Provided text

= = = =

MOOs (Multi-user Object Oriented environments) are learner-rich experiencial environments that can revolutionize the way your and your students approach learning through problem solving and creative writing.

What is a MOO?

A MOO is essentially a database of objects including players, rooms, possessions and behaviors along with an interface to interact with the database. The past (geek-friendly) command line text interface has been replaced with web-friendly GUI interfaces that help to create the look and feel like a real environment.

A MOO is many things to many people. On entry to a MOO the powerful chat room network structure is evident. Collaborating with other people and talking to them is central to MOO activity. Delving a little deeper, MOO rooms can contain smart objects (programmable characters, recorders, web-projectors, food and others) to use in problem solving.

There is a character class structure in a MOO with builders, programmers and wizards having increasing levels on control over the environment they work in.

Encore-based MOOs (like Keltia, terraMOO and QMOOnity) also contain a powerful Assignment Server Engine allowing teachers the freedom to design and deliver assessment within the MOO and have it managed internally. Students sign into assessment items, complete them and hand them in whilst in the MOO.

= = = =

Page images and extracted text
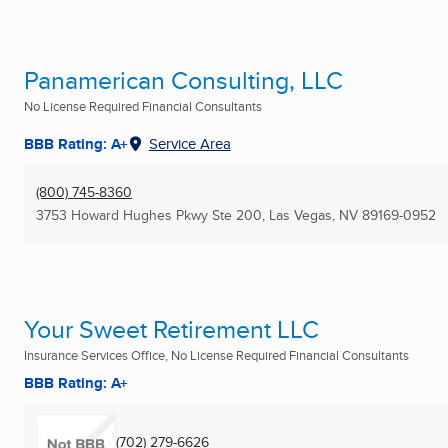
Panamerican Consulting, LLC
No License Required Financial Consultants
BBB Rating: A+
Service Area
(800) 745-8360
3753 Howard Hughes Pkwy Ste 200
,
Las Vegas, NV
89169-0952
Your Sweet Retirement LLC
Insurance Services Office, No License Required Financial Consultants
BBB Rating: A+
(702) 279-6626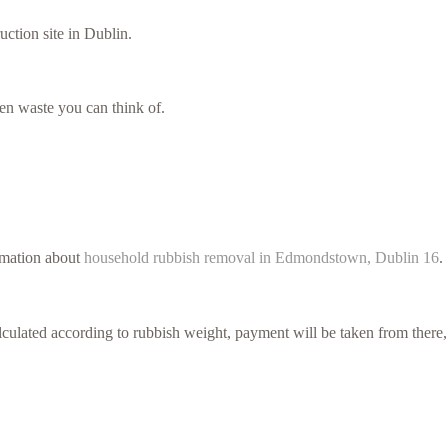
uction site in Dublin.
en waste you can think of.
ormation about
household rubbish removal in Edmondstown, Dublin 16
.
culated according to rubbish weight, payment will be taken from there,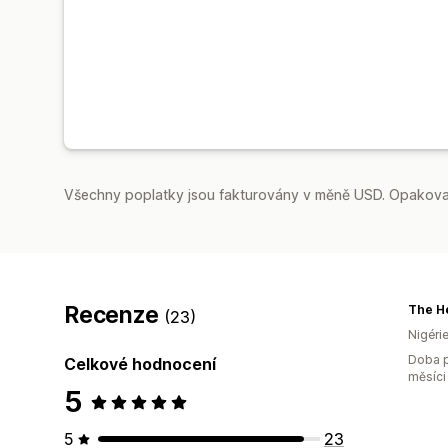
Všechny poplatky jsou fakturovány v měně USD. Opakovan
Recenze
The He
(23)
Nigéri
Doba p
Celkové hodnocení
měsíci
5
5
23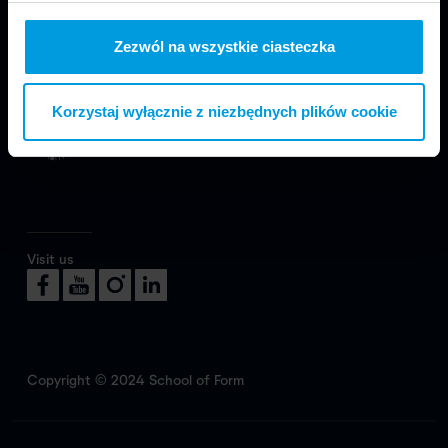
Zezwól na wszystkie ciasteczka
We are part of Faculty of Design in Warsaw
at SWPS University.
Korzystaj wyłącznie z niezbędnych plików cookie
Visit us
Copyright © 2024 School of Form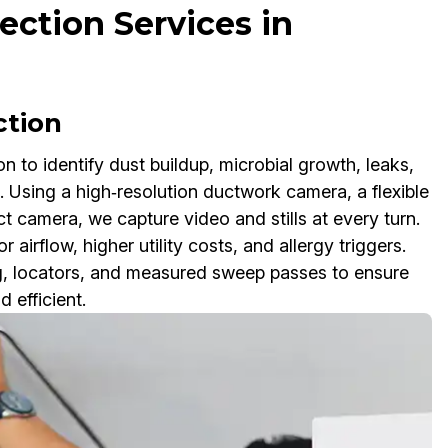
ection Services in
ction
 to identify dust buildup, microbial growth, leaks,
 Using a high‑resolution ductwork camera, a flexible
t camera, we capture video and stills at every turn.
 airflow, higher utility costs, and allergy triggers.
ng, locators, and measured sweep passes to ensure
 efficient.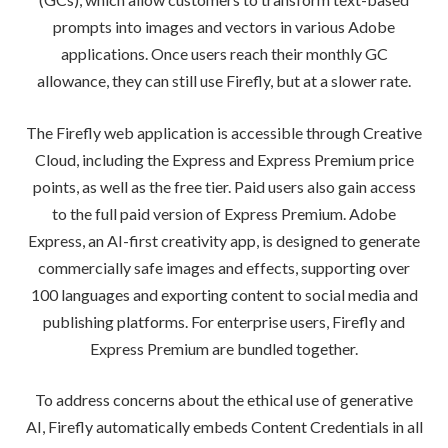
prompts into images and vectors in various Adobe
applications. Once users reach their monthly GC
allowance, they can still use Firefly, but at a slower rate.
The Firefly web application is accessible through Creative
Cloud, including the Express and Express Premium price
points, as well as the free tier. Paid users also gain access
to the full paid version of Express Premium. Adobe
Express, an AI-first creativity app, is designed to generate
commercially safe images and effects, supporting over
100 languages and exporting content to social media and
publishing platforms. For enterprise users, Firefly and
Express Premium are bundled together.
To address concerns about the ethical use of generative
AI, Firefly automatically embeds Content Credentials in all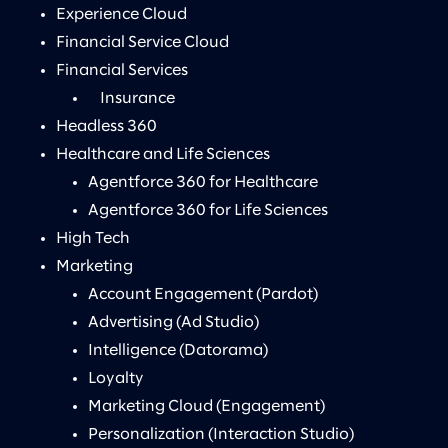
Experience Cloud
Financial Service Cloud
Financial Services
Insurance
Headless 360
Healthcare and Life Sciences
Agentforce 360 for Healthcare
Agentforce 360 for Life Sciences
High Tech
Marketing
Account Engagement (Pardot)
Advertising (Ad Studio)
Intelligence (Datorama)
Loyalty
Marketing Cloud (Engagement)
Personalization (Interaction Studio)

= = = =

Task brief
Can you go on with the MOO text from where it stops, after its last sentence about students handing in assessment items?

Expected answer
What a MOO is NOT

A MOO, like all teaching aids is no panacaea for thorough planning (quite the opposite in fact as you will find inititally you need to think of more things when planning a MOO-based activity when compared with it's paper and pen equivalent). It has the power to make a bad teacher spectacularly bad and magnify classroom discipline problems if not mediated.

A MOO is not a self-regulating environment. Ground rules, it appears, are necessary - we cannot assume learners know how to behave in school-related chat environments based on their MSN experience, say - given, seemingly, part of the MSN experience is paying each other out, using offensive language and sharing inappropriate information.

Why use MOO with students

Students are immediately comfortable in a chat-room based environment. They like the immediacy of the communication and the ability to interact with each other and other things. They appreciate being able to customise their own characaters (or avatars) both with appearance, graphic and conversational variables. Builder-students show remarkable imagination in creating their own place in MOOspace.

MOO offers an easy entry to web-publishing and integrates creative writing by requiring students to textually describe objects, places and actions. Programming grammar for bots and behaviours for objects is challenging and feedback is immediate.

Students of all year levels can benefit from using a MOO - I have had students from year 5 building room-bot scenarios as part of in-class writing exercises and they have loved it. Similarly, students in the upper grades can construct elaborate and detailed problem-solving scenarios involving text, audio and graphics/multi media as well.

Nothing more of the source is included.